A friend of mine recommended this:
Your outcome is the % increase. Theoretically, I suppose costs could
decrease, but I'm guessing it's pretty rare. Anyway, suffice to say
that you might consider a log transform or other sort of transform.
You also might try to see if you can get numbers, rather than %
increase per year. And if you get those, then you might also do a log
transformm. Anyway, all I'm suggesting is that whatever outcome you
regress (or do whatever) on, you should do some serious EDA to see if
the assumptions of regression (or whatever model) are met.
Having said that, let's say you nailed down a continuous outcome
variable and you're calling it outc. I'd start by getting the data
long, like this:
st lawyr year outc
AK none 2001 0.01
AK none 2002 0.03
AK none 2003 0.02
AL 2004 2001 0.06
AL 2004 2002 0.05
etc. We have one record per state per year, so with 8 years of data
you'd have 400 records.
Next I'd generate a variable "law" which is 1 if and only if smoking
legislation is in effect that year:
st lawyr year outc law
AK none 2001 0.01 0
AK none 2002 0.03 0
AL 2004 2003 0.06 0
AL 2004 2004 0.05 0
AL 2004 2005 0.05 1
AL 2004 2006 0.02 1
etc.
Next, I'd do regression, accounting for clustering at the state level,
with indicator variables for the year. If you're using Stata, it
might look like this:
xi: glm outc i.year law, vce(cluster st) family(whatever) link
(whatever)
[By "whatever" I don't mean that you should just put whatever you
feel, but you should decide based on the distribution of the outc
variable.]
You'll get back output with a coefficient for each year* (indicating
the overall change in "outc" that year from the previous year in a
state with no smoking law), and also a coefficient for law (indicating
the effect of a smoking law on outc per year). If the coefficient for
"law" is statistically significantly negative (or < 1 if you're using
some sort of multiplicative model), then smoking laws are good. If
the coefficient is statistically significantly positive, then they're
bad.
(*Actually I think you won't get a constant for the first year. The
constant term will represent year-on-year increase for the first year,
and coefficients for years will be the difference between the first
year and each other year. If you add the option "noconst" you might
get around this.)
An advantage of this method is that it doesn't assume anything about
the overall distribution of cost increases. For example, you can
allow costs to shoot up from 2003 to 2004, then stay constant from
2004 to 2005.
On Sep 14, 12:10 pm, Anthony <ajdam...@gmail.com> wrote:
> Hello, I'm trying to run some sort of epidemiological analysis or test
> on whether smoking legislation is at all linked to the health care
> spending rates of increase. I have data for all fifty states
> (structured just like the random table with ten example states below),
> with each state's a) rates of increase in health spending for every
> year, and b) year that some sort of anti-smoking legislation passed
> (if at all).
> I'd like to know if there's a suitable epidemiological test that could
> use data in this format in order to determine whether or not the rate
> of increase in health spending slows down in the years after smoking
> legislation has passed (the Law Year on the left of the table)...
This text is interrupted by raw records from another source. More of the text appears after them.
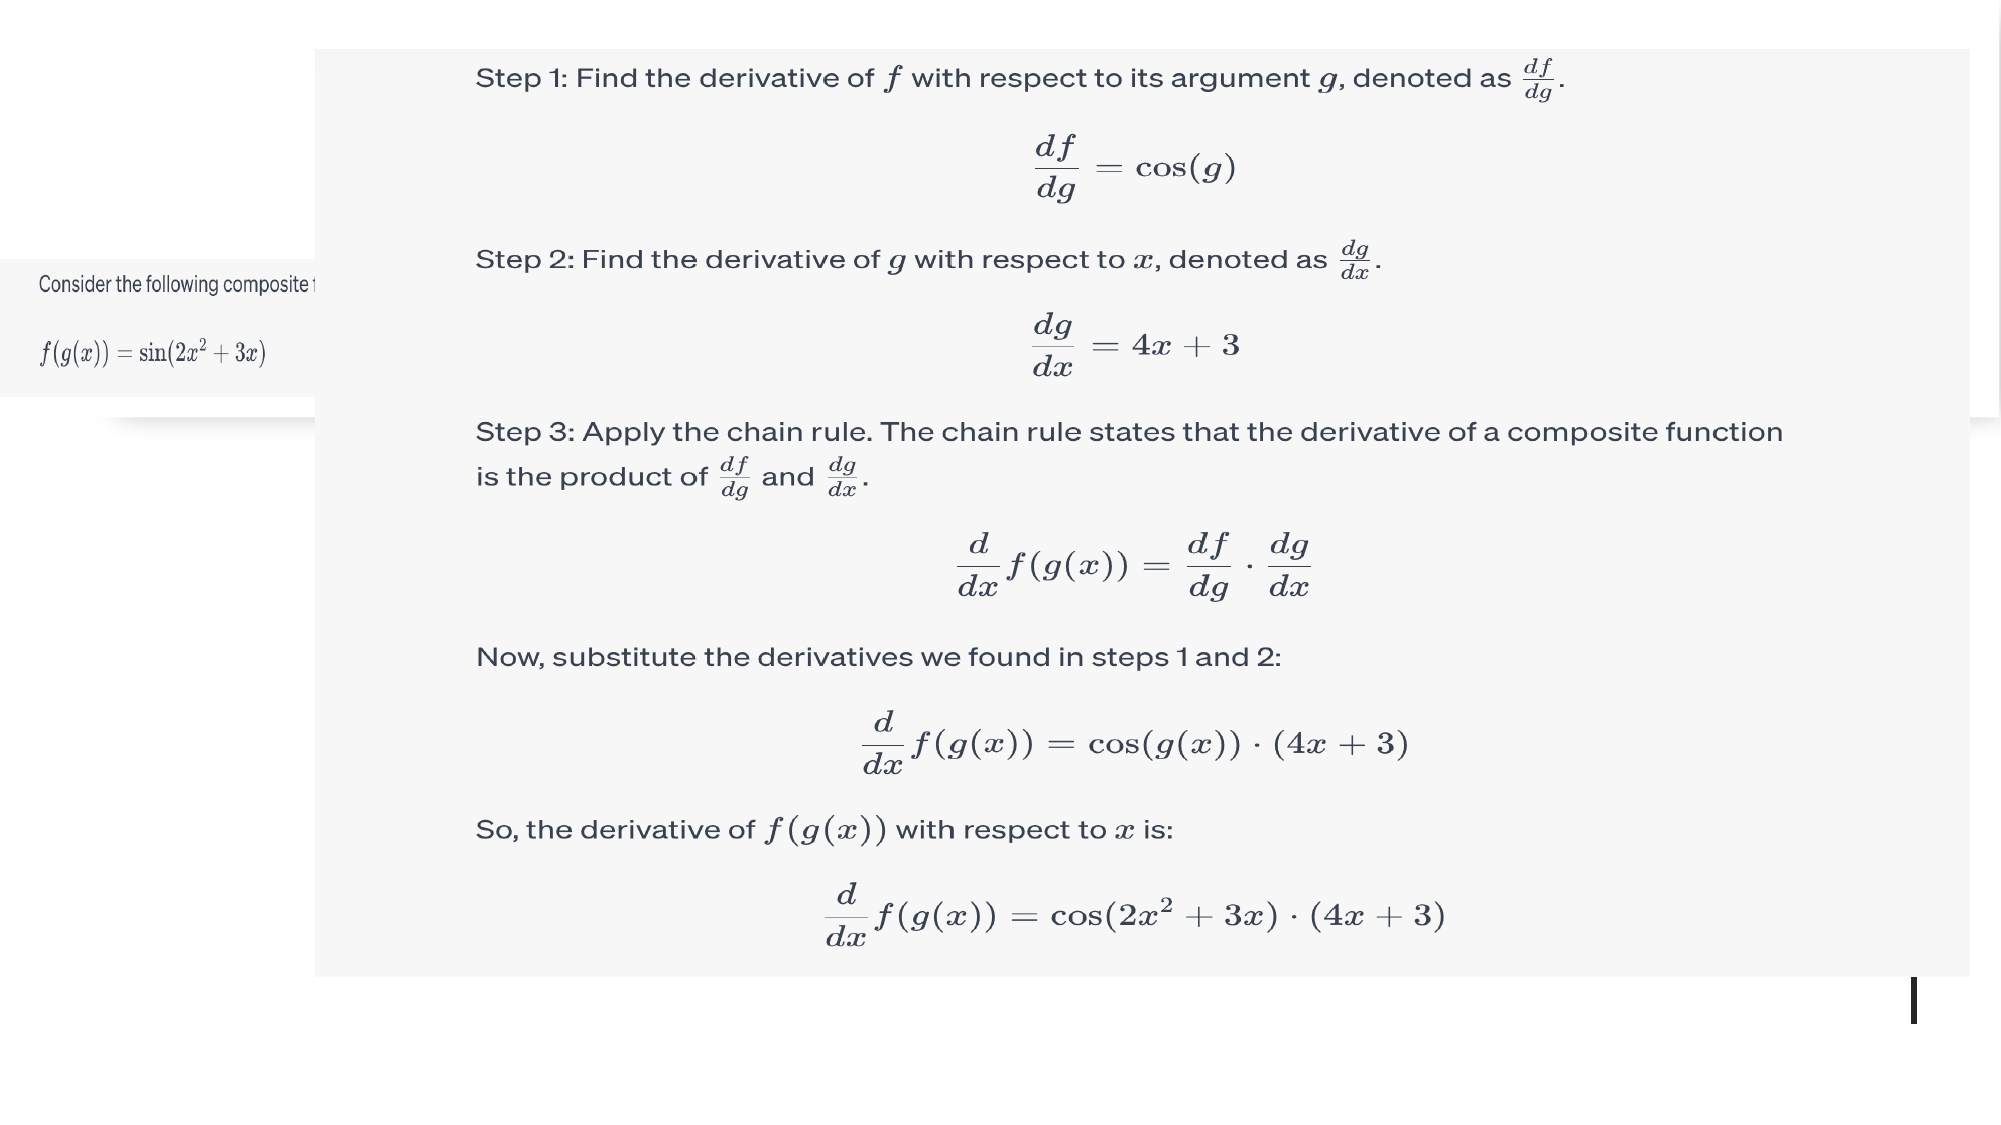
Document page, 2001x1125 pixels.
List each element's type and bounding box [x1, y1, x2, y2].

list [0, 259, 314, 397]
picture [314, 49, 1970, 977]
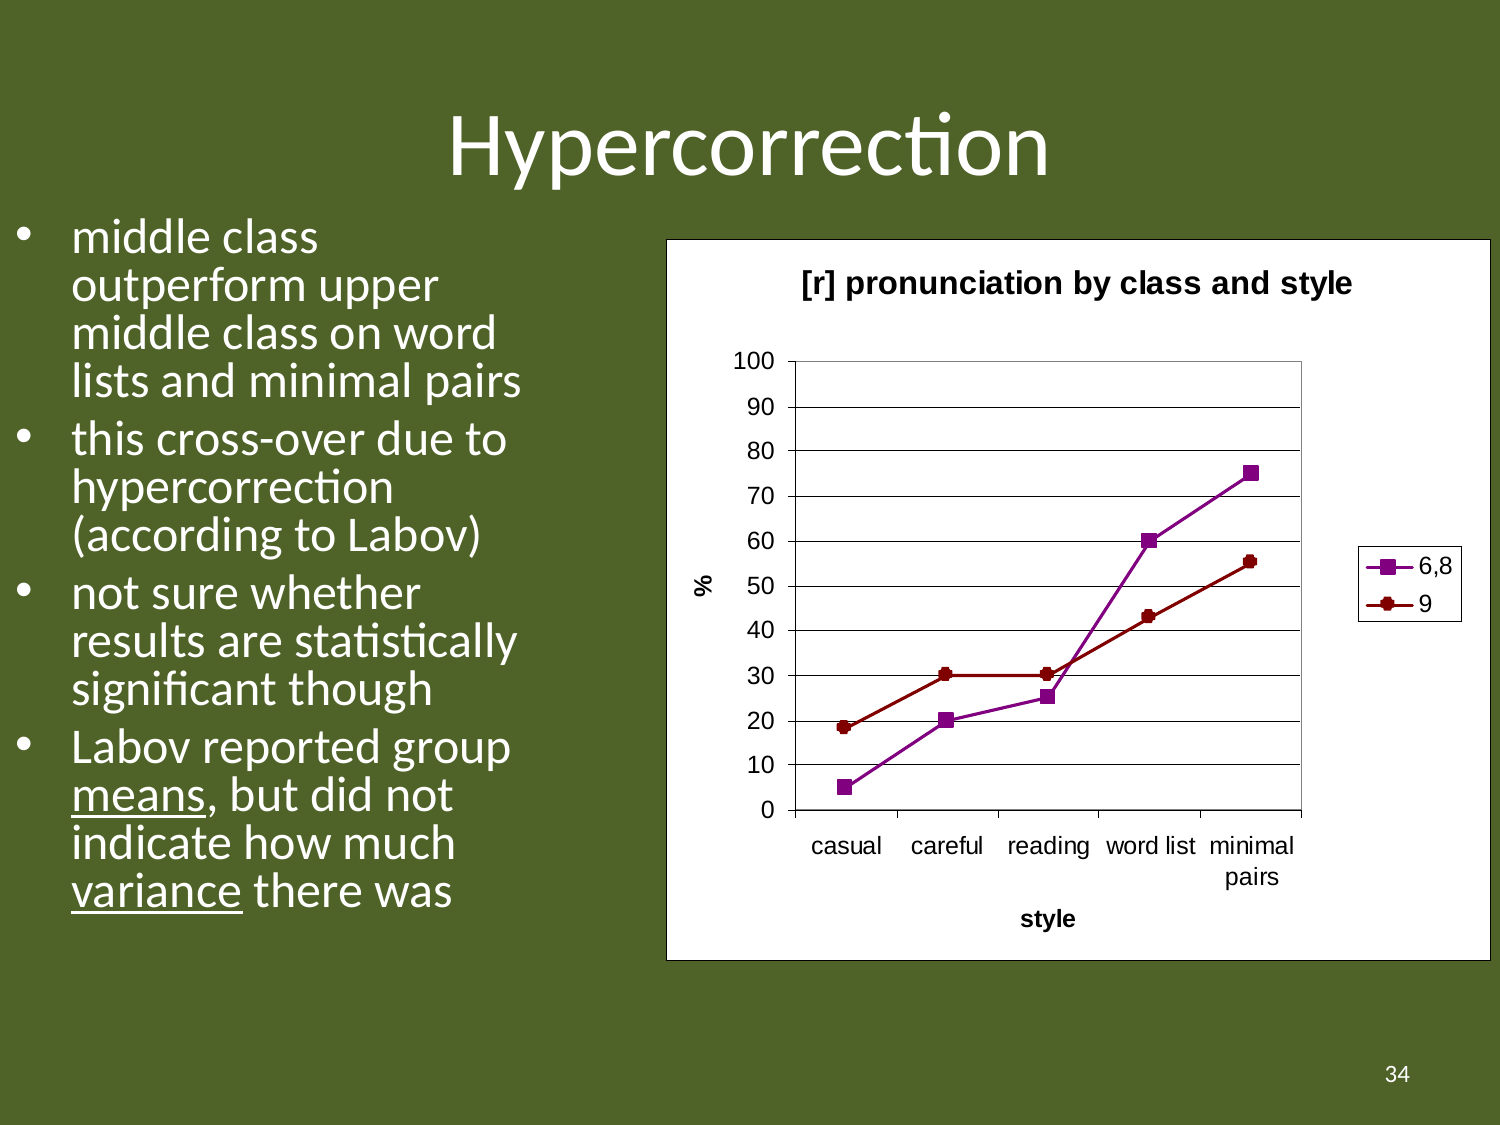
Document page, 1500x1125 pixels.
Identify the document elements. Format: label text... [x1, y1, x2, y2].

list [657, 231, 1500, 968]
title Hypercorrection [75, 45, 1425, 233]
list middle class outperform upper middle class on word lists and minimal pairs this cross-over due to hypercorrection (according to Labov) not sure whether results are statistically significant though Labov reported group means, but did not indicate how much variance there was [0, 208, 544, 1071]
slide_number 34 [1074, 1042, 1425, 1103]
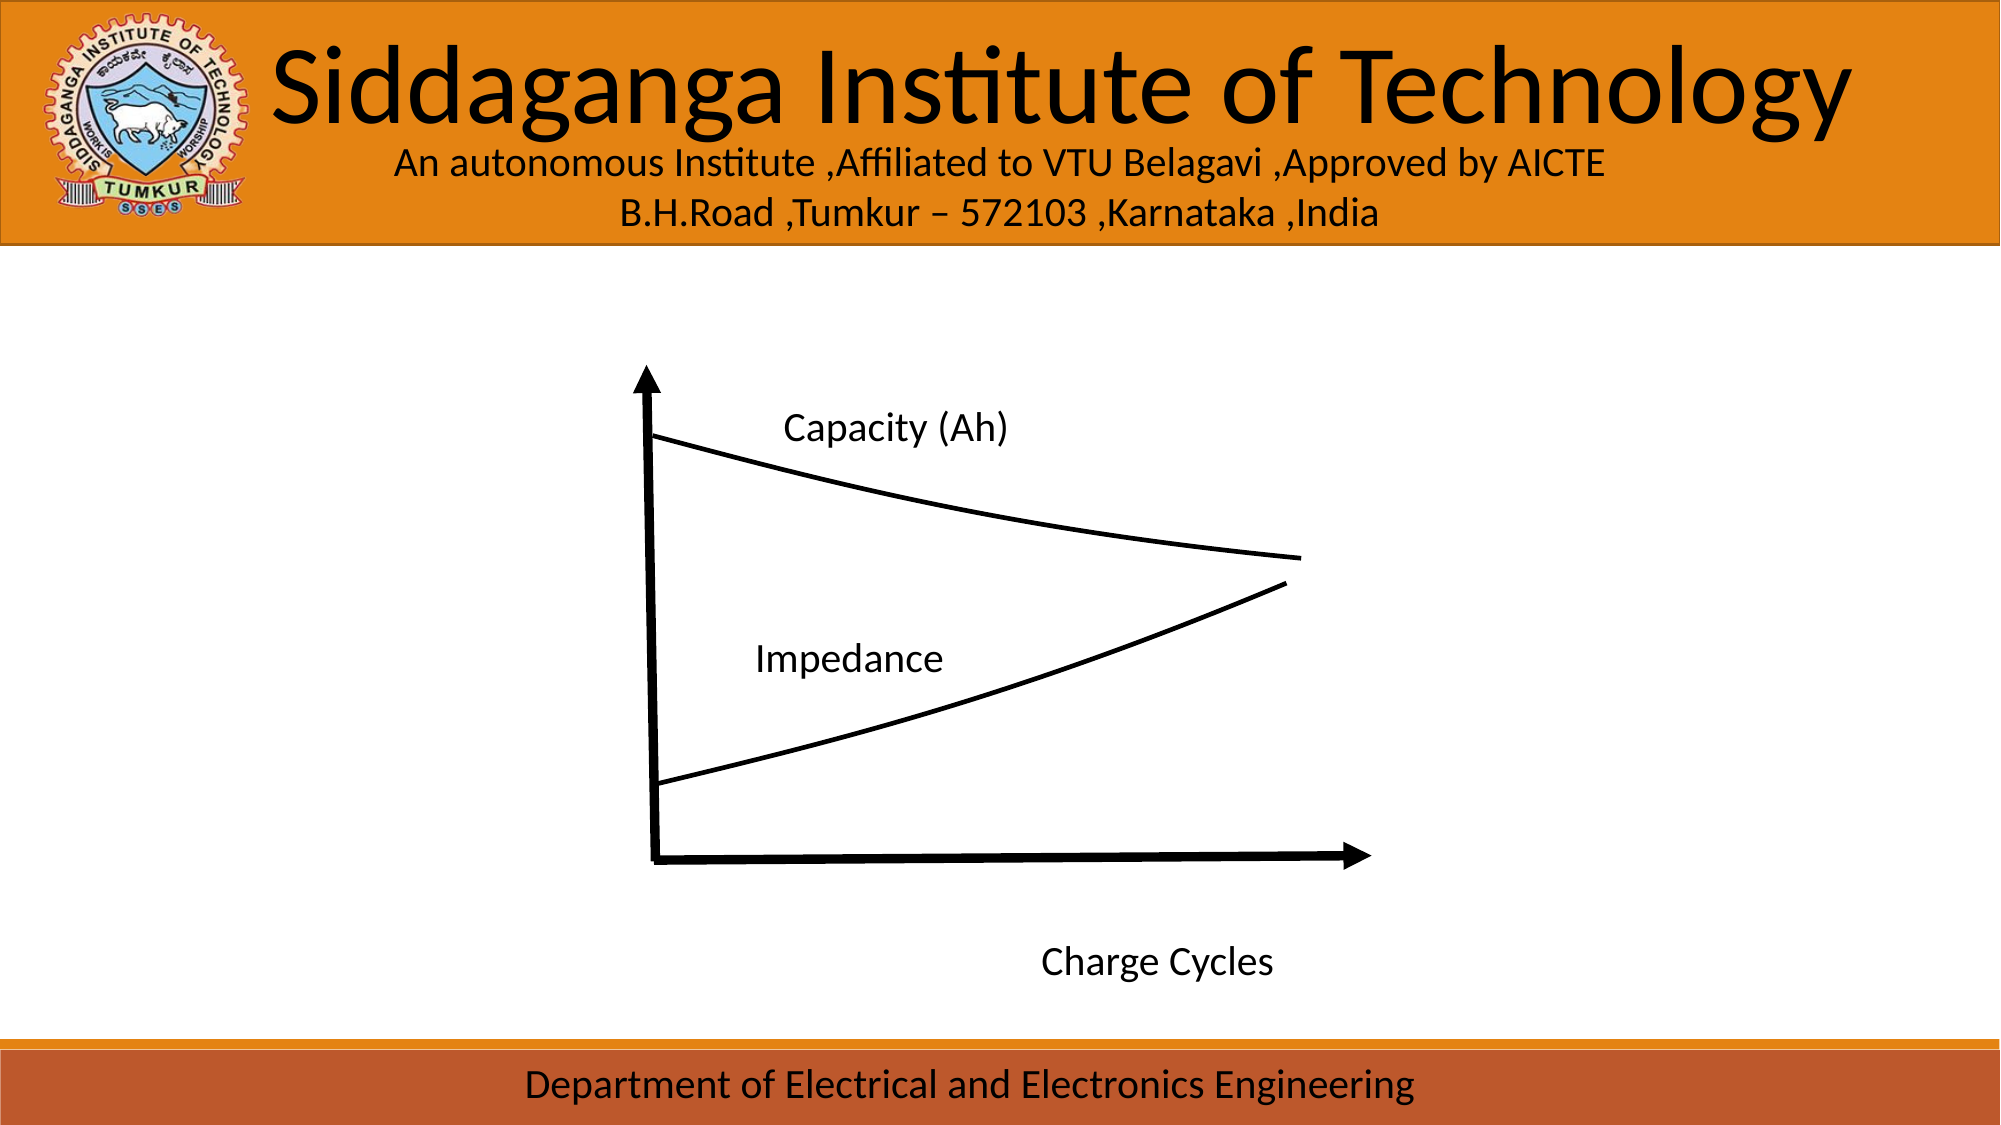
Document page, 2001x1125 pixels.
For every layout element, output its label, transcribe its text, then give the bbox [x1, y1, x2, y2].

text_box Charge Cycles [1026, 926, 1289, 992]
text_box [664, 437, 1302, 560]
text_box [645, 364, 656, 862]
picture [0, 0, 414, 337]
text_box [664, 581, 1287, 784]
text_box Capacity (Ah) [768, 392, 1025, 458]
text_box An autonomous Institute ,Affiliated to VTU Belagavi ,Approved by AICTE B.H.Road ,Tumkur – 572103 ,Karnataka ,India [423, 126, 1622, 242]
text_box Siddaganga Institute of Technology [423, 3, 1870, 154]
text_box Department of Electrical and Electronics Engineering [509, 1049, 1450, 1115]
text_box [664, 855, 1373, 861]
text_box [423, 0, 2000, 246]
text_box Impedance [739, 623, 959, 688]
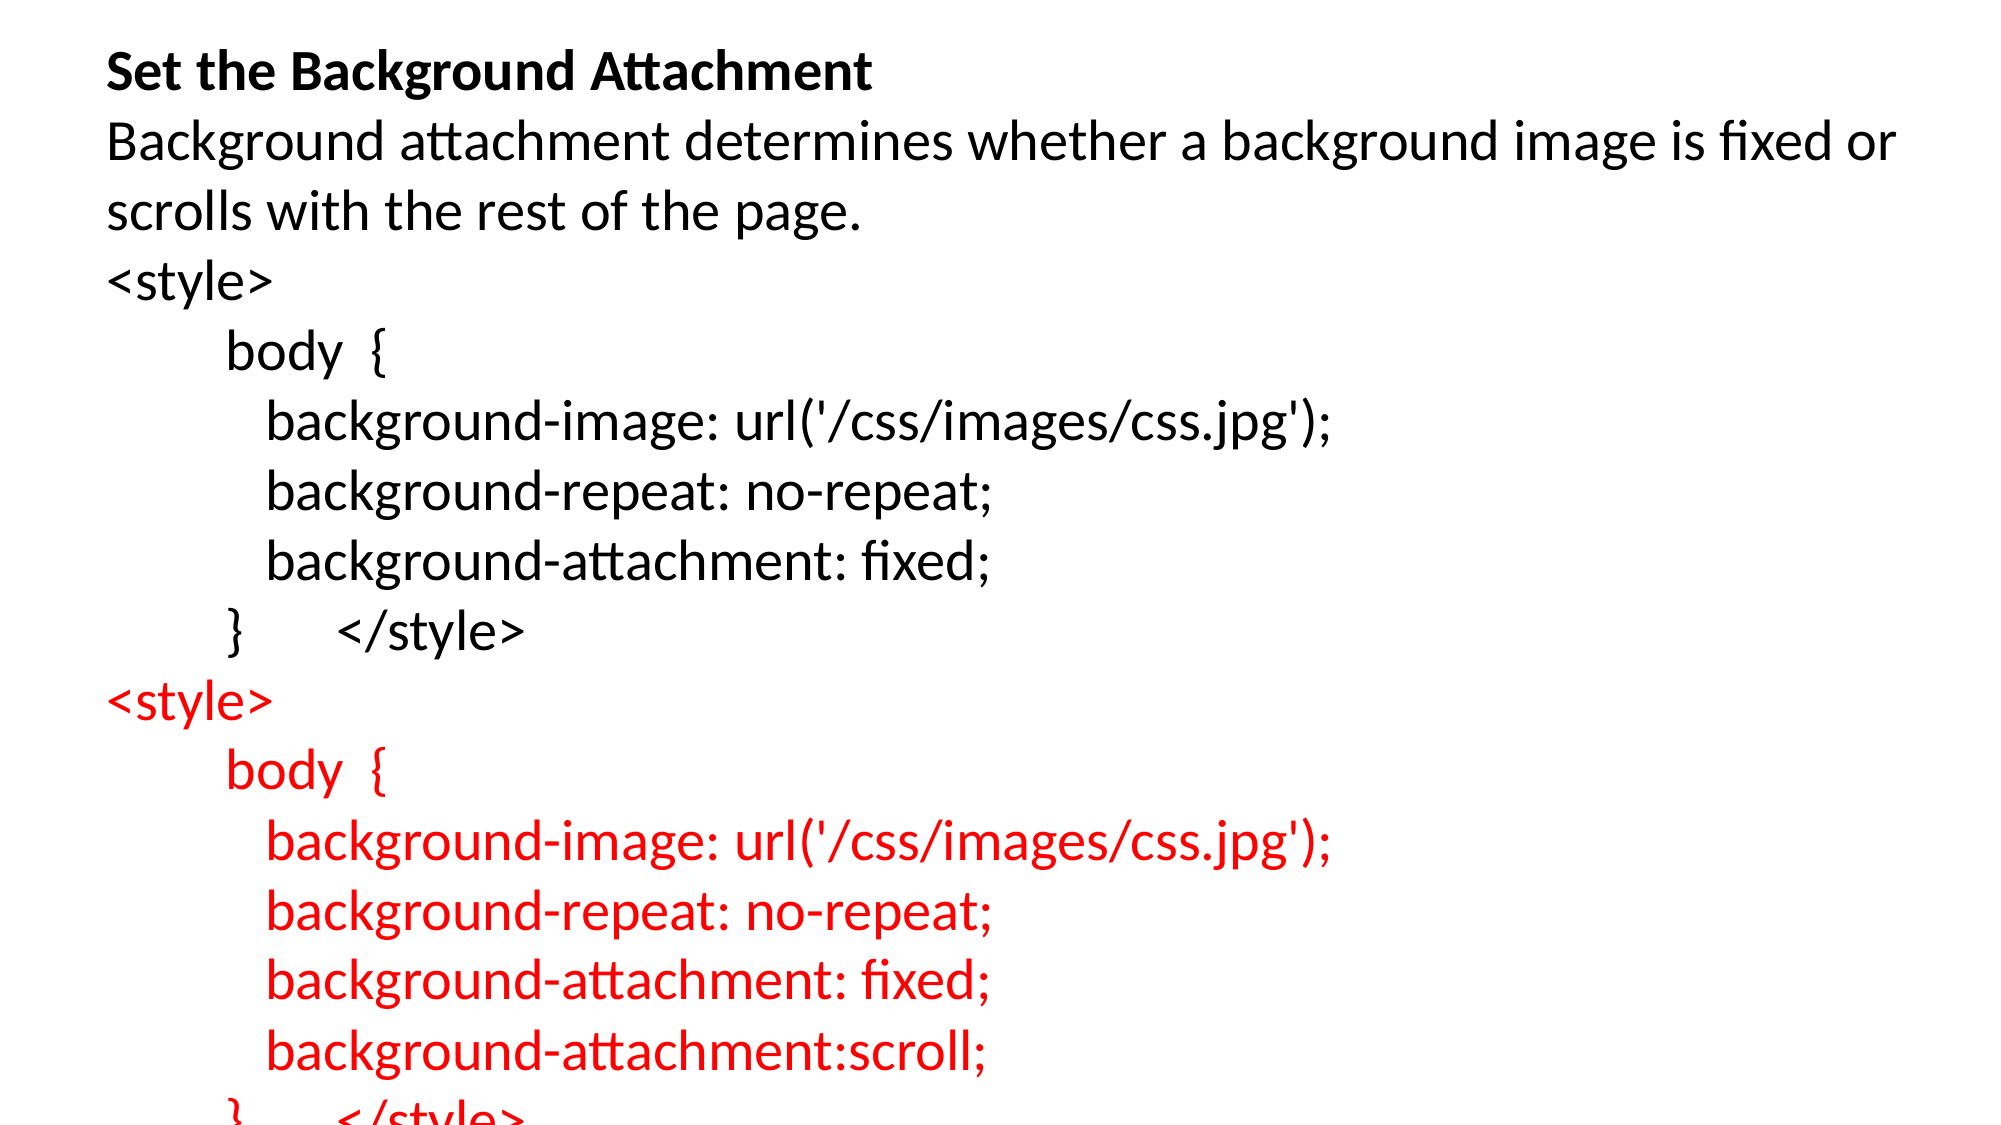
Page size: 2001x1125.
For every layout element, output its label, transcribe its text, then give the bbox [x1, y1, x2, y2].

text_box Set the Background Attachment Background attachment determines whether a background image is fixed or scrolls with the rest of the page. <style> body { background-image: url('/css/images/css.jpg'); background-repeat: no-repeat; background-attachment: fixed; } </style> <style> body { background-image: url('/css/images/css.jpg'); background-repeat: no-repeat; background-attachment: fixed; background-attachment:scroll; } </style> [91, 24, 1955, 1125]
> On top of that, I'd also like to know if (and then how) I would need
> to account for the population size of each state...
> St. Law Year 1997 1998 1999 2000 2001 2002 2003 2004 2005 2006 2007
> 1 None 0% 3% 3% 4% 1% 1% 2% 1% 4% 3% 2%
> 2 1998 2% 4% 5% 1% 1% 3% 1% 2% 1% 4% 2%
> 3 None 1% 3% 3% 0% 3% 4% 3% 2% 4% 1% 1%
> 4 None 2% 3% 2% 4% 5% 1% 4% 4% 0% 4% 3%
> 5 2003 3% 4% 3% 3% 1% 1% 2% 3% 2% 4% 5%
> 6 None 1% 3% 4% 4% 1% 4% 2% 0% 3% 5% 4%
> 7 2005 1% 2% 3% 2% 2% 5% 0% 4% 3% 5% 1%
> 8 2006 0% 4% 2% 1% 4% 3% 1% 3% 2% 3% 5%
> 9 None 4% 3% 1% 1% 3% 5% 1% 2% 3% 5% 2%
> 10 2001 1% 3% 0% 4% 3% 0% 4% 1% 5% 3% 2%
> Any advice on how I might begin to analyze data like this would be
> tremendously appreciated.
> Thanks,
> Anthony Damico